TASK GOAL
Below is a block of entries; repeat exactly the lines starting at the line that contains "DESSERTS INTO COLLECTIBLE EXPERIENCES" and ending at the line that contains "shopping, and dining.", both included.

(Transcribed page contents)
------------
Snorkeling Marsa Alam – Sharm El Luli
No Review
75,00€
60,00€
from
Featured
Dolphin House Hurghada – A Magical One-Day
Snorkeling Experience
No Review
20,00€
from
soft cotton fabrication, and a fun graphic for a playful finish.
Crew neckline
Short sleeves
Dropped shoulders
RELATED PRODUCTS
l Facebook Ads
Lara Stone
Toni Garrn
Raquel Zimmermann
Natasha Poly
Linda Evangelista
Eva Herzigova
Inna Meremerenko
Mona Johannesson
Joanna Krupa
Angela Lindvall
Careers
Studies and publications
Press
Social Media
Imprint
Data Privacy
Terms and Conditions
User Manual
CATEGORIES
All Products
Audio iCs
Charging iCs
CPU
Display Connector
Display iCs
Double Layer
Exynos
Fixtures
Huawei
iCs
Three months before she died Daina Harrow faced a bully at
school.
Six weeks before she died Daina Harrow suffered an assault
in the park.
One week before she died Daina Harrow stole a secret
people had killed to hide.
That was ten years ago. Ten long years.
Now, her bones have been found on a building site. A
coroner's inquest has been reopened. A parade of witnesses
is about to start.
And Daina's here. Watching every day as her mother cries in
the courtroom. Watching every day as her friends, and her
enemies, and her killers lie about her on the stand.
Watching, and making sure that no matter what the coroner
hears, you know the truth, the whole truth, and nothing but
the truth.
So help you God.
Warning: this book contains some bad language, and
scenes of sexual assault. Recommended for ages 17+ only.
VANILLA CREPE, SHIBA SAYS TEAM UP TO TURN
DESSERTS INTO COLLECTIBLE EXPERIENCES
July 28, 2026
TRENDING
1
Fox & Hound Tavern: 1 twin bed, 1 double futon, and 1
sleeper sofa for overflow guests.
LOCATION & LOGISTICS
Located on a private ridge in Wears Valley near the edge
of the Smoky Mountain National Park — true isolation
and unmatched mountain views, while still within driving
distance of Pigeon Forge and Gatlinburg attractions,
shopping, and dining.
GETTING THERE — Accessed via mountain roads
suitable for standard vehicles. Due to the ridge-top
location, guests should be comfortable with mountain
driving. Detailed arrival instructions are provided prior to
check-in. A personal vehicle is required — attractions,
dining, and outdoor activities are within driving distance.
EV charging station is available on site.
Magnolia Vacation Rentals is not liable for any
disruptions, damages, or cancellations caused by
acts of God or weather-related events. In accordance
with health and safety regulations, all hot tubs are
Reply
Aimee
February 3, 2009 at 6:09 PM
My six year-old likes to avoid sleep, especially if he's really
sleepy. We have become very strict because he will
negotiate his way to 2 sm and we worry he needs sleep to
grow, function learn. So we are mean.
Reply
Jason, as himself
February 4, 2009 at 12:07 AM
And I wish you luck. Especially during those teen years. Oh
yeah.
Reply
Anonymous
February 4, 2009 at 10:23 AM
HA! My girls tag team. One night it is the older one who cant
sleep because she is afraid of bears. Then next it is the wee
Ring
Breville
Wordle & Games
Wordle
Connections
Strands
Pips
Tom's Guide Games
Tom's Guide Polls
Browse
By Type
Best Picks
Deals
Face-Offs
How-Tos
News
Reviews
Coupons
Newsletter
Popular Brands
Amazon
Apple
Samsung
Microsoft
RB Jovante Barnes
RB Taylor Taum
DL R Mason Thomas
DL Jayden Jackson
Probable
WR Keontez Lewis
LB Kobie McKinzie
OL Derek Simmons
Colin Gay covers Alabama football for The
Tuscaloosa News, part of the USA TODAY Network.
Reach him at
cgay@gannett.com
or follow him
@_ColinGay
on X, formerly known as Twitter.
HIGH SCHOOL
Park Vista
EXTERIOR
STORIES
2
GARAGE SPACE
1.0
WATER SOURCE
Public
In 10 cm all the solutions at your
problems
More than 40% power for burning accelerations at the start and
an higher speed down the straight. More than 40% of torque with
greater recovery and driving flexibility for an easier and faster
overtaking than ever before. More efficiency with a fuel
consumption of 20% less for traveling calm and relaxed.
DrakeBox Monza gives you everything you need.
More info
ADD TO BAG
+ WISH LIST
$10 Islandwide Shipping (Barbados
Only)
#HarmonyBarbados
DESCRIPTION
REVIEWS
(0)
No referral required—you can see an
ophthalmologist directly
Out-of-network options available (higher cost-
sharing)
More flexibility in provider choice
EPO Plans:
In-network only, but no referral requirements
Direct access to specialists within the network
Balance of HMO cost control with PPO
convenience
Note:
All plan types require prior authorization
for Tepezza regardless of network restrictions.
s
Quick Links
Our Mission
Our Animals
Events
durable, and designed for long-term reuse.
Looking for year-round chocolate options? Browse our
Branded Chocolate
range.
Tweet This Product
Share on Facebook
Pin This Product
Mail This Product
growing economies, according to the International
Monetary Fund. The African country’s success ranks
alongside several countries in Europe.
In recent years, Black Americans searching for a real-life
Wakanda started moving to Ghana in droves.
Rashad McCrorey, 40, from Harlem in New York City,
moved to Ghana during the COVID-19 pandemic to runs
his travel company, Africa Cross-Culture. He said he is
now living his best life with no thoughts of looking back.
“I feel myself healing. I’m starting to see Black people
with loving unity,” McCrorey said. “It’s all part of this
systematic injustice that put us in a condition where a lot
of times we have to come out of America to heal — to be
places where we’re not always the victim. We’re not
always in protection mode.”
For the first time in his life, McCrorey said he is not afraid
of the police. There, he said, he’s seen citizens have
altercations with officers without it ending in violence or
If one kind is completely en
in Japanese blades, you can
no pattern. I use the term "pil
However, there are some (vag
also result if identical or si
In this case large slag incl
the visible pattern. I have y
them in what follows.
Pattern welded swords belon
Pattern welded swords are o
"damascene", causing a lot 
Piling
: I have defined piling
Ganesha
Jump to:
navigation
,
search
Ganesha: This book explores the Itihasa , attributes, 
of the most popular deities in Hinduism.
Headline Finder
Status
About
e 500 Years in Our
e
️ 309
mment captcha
------------
ANSWER TO THIS EXERCISE
DESSERTS INTO COLLECTIBLE EXPERIENCES
July 28, 2026
TRENDING
1
Fox & Hound Tavern: 1 twin bed, 1 double futon, and 1
sleeper sofa for overflow guests.
LOCATION & LOGISTICS
Located on a private ridge in Wears Valley near the edge
of the Smoky Mountain National Park — true isolation
and unmatched mountain views, while still within driving
distance of Pigeon Forge and Gatlinburg attractions,
shopping, and dining.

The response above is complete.